If the cause is HA resourceVersion divergence

Verify that your load balancer is not flipping clients between API server instances during reconnect storms. If one instance is consistently behind, investigate why its watch cache is not catching up. Temporarily reducing the number of serving instances can force clients onto a stable, synced instance while the lagging instance recovers. Warning: this concentrates load on the remaining instances and can worsen the storm. Use only if the remaining instances have confirmed CPU, memory, and network headroom.

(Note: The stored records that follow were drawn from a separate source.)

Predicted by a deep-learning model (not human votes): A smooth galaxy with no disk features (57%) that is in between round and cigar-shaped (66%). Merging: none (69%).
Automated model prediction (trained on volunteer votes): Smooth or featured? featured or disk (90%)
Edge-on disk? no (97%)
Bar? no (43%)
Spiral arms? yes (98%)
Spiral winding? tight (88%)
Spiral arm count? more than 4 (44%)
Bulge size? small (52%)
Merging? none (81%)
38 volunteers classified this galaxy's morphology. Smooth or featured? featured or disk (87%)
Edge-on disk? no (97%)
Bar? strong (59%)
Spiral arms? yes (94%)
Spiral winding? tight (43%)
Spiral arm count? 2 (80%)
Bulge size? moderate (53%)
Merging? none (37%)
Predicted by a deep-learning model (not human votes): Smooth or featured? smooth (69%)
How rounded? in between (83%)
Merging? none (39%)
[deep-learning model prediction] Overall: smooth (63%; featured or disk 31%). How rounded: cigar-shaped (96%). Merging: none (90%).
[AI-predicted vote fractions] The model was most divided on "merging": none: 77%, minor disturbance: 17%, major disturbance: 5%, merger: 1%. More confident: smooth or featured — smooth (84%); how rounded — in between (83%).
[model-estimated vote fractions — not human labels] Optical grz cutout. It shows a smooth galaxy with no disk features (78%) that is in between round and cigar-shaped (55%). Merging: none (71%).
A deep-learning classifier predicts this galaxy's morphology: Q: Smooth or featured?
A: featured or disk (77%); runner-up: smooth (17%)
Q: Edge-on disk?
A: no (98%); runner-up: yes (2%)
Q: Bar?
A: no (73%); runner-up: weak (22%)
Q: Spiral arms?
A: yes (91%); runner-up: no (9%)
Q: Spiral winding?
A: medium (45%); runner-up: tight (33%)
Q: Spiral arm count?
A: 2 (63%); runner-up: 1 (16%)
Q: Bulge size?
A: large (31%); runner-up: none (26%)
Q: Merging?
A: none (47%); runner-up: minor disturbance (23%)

If the cause is APF or inflight saturation

Raise --max-requests-inflight and --max-mutating-requests-inflight only if the host has CPU and memory headroom. Do not increase limits on an already memory-starved API server. Tune APF PriorityLevelConfiguration to give system and leader-election flows more concurrency shares so that bulk re-list traffic does not starve critical control plane loops.

Prevention

  • Size API server memory limits for burst load, not steady state. Re-list storms can allocate temporary memory equal to several multiples of the response size.
  • Tune --watch-cache-sizes proactively as object counts grow. Monitor apiserver_storage_objects per resource type to predict cache pressure.
  • Ensure APF flow schemas isolate bulk LIST traffic from system-critical traffic. Monitor apiserver_flowcontrol_rejected_requests_total.
  • Audit controllers and operators for direct etcd WATCH behavior and for aggressive reconnection logic without exponential backoff.
  • Use API server readiness checks in your load balancer to avoid routing traffic to instances with cold watch caches.
  • Monitor etcd disk latency and leader stability. Slow etcd extends the time the watch cache takes to catch up after a restart.

How Netdata helps

  • Correlate LIST latency, API server RSS, inflight requests, and etcd list latency on one timeline to distinguish cache pressure from etcd saturation.
  • Track active WATCH connections and watch event rates to spot disconnections before they trigger re-lists.
  • Alert on composite signals: LIST latency spikes combined with 410 rates and memory pressure.